By Carol Fisher-Linn
Commemorating Black History Month: Why men and women risked their lives to help others….
Slavery is monstrous, vile, inhumane. Webster defines it as “the state of a person held in forced servitude, … or a condition of subjugation, and hard, grueling labor … It signified the state of being entirely under the control of another, often referred to as bondage.” The state of being entirely under the control of another … Think about that. This abomination called slavery began in 1619 in the colonies. A ship from Africa arrived in Virginia, bringing 20+ enslaved human beings. To be clear, Spain and Portugal had already been dealing in trade of human beings since the early 1500’s but 1619 was when it officially happened on the land that would become the United States of America. Enslaved Africans were already present in Spanish-controlled Florida as far back as 1528. Slave trade. Human beings snatched from their homes, imprisoned and sent to unknown, faraway lands, likely never to see their home or loved ones again.
Human beings for sale to the highest bidder. Let that sink in.

Before 1793, slavery was in decline – due to low profitability of staple crops (tobacco, rice, indigo, cotton). The call for more slaves was declining. By 1804 most northern states had abolished slavery. Things changed in 1793 when a white Yale College graduate, Eli Whitney (not the same Eli Whitney from Cattaraugus, NY), took an existing crude tool and ideas from the slaves who used it, and created/patented a machine to remove cotton seeds, creating cleaner cotton. Unintentionally, the cotton gin reversed the decline of slavery by creating the now profitable product – cotton. This information from History in Charts, explains how “King Cotton,” aka “white gold,” became an extremely lucrative crop that could be exported to more profitable European markets. Cotton farmers needed more land which eventually led to laws to support industry like the Indian removal Act of 1830 making appropriated, previously Indian-owned land available for the cotton farmers to expand across the south. Alas, this avarice and disregard for human life became a critical factor that led to the Civil War. Sadly, even the “business” of owning and selling human beings became profitable, regardless of the 1808 U.S. ban on foreign slave trade, with America’s slave populations increasing from about 900,000 in 1800 to 4 million human beings bought and sold in 1860.

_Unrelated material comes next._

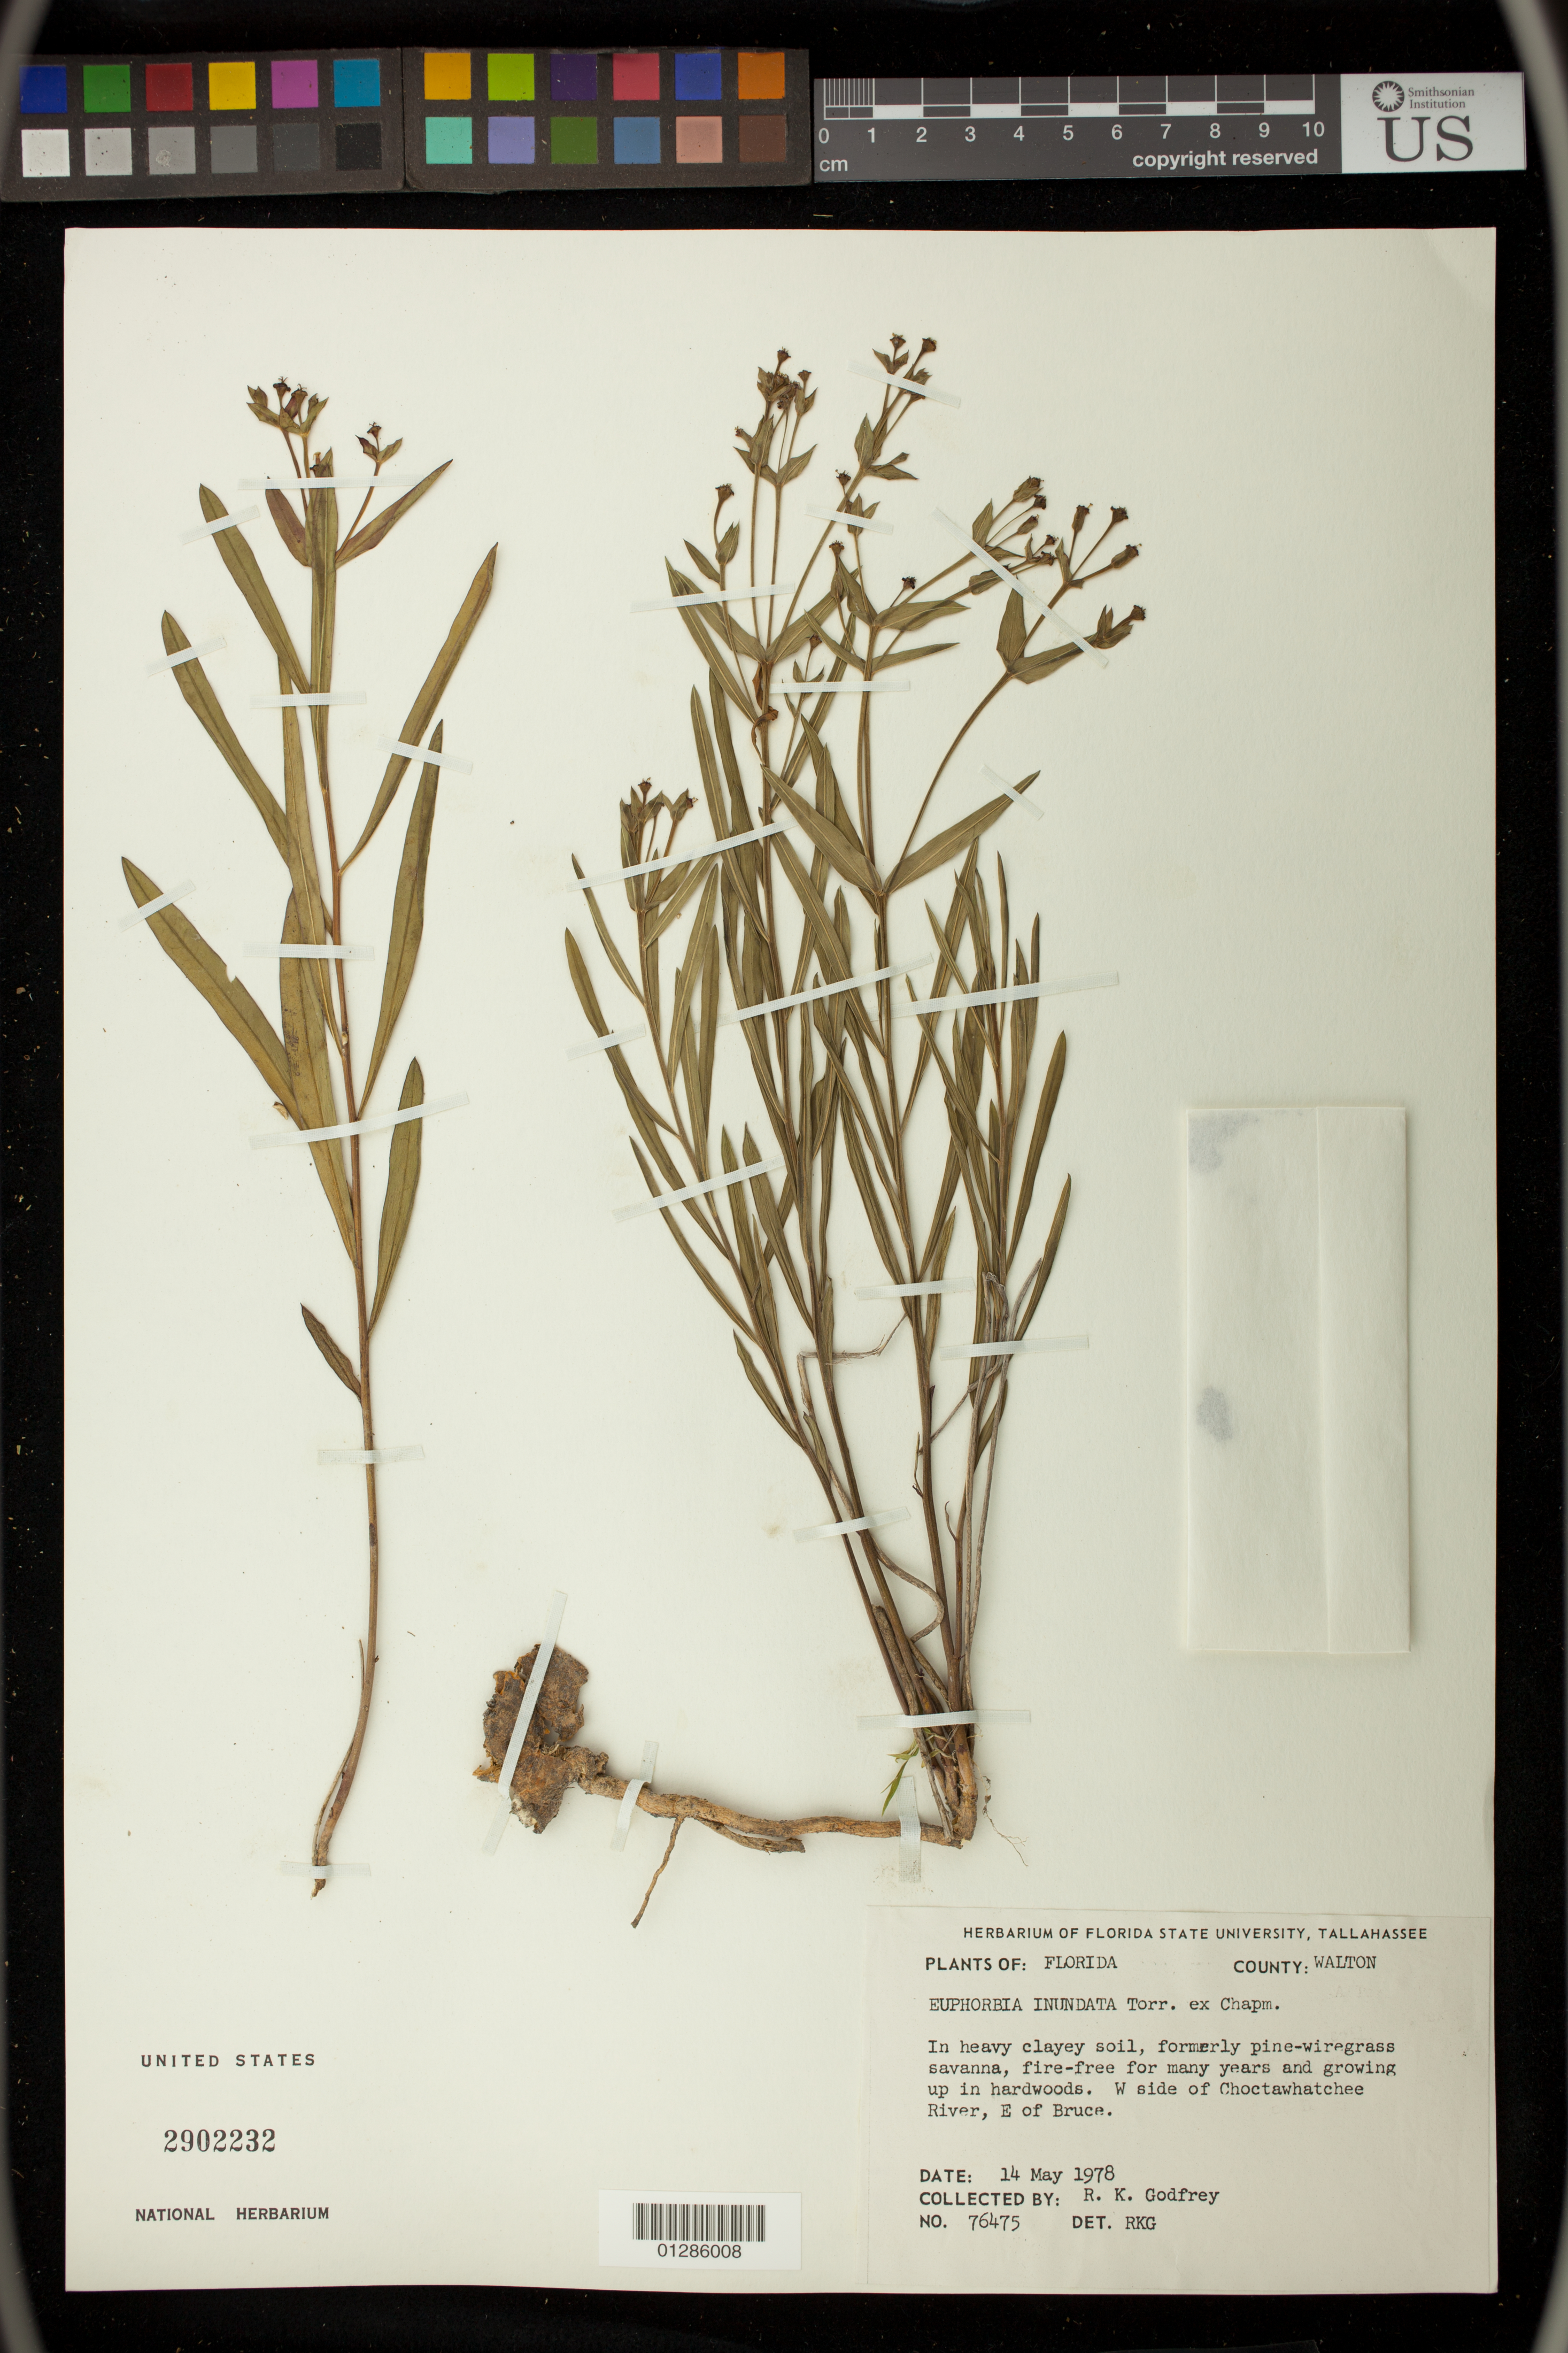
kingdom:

These persons, with no individual or civil rights could not plan their own lives, vote, own property, or be guaranteed that their families would stay intact (they did not), were considered personal “real estate” passed down to the next generation like grandma’s old silver. The passage of the Fugitive Slave Act of 1850 which imposed harsher penalties on those who helped slaves escape also incentivized the kidnapping of blacks, free or otherwise. Free blacks were already living in the north, so this new law set the northern states on the path of finding ways to protect these persons and get them to safety in Canada, even losing some of their own productive black community members. This forced northerners into action and thus many became abolitionists responsible for the formation of the U.G.R.R. (Underground railroad) to move these runaways from the south through the American north.
Locally we can find reference to persons involved in this rescue operation across the state. In Cattaraugus and Chautauqua counties, hundreds of underground railroad individuals moved these runaways using the Allegheny River, Ischua Creek and numerous back roads or paths through towns like Olean, Ellicottville, Cadiz, Jamestown, Sherman, Versailles, Dunkirk, etc. A memoir written by a Chautauqua County U.G.R.R. conductor, Eber Petit, The History of the Underground Railroad, names persons and places of those who gave refuge, food, clothing and means of travel at great personal peril to themselves and their families. The Darwin Baker Museum in Fredonia and The McClurg Museum in Westfield both have displays accounting these events. The Fenton History Center in Jamestown holds information about stationmaster, mixed-race Catherine Harris – likely the very first “colored person” in 1831 Jamestown. In 1835 she moved into a 16-foot Long House (which allegedly could hold up to 17 runaway in its attic!). She was one of the few blacks to maintain a station. Her bronze statue stands in Dow Park.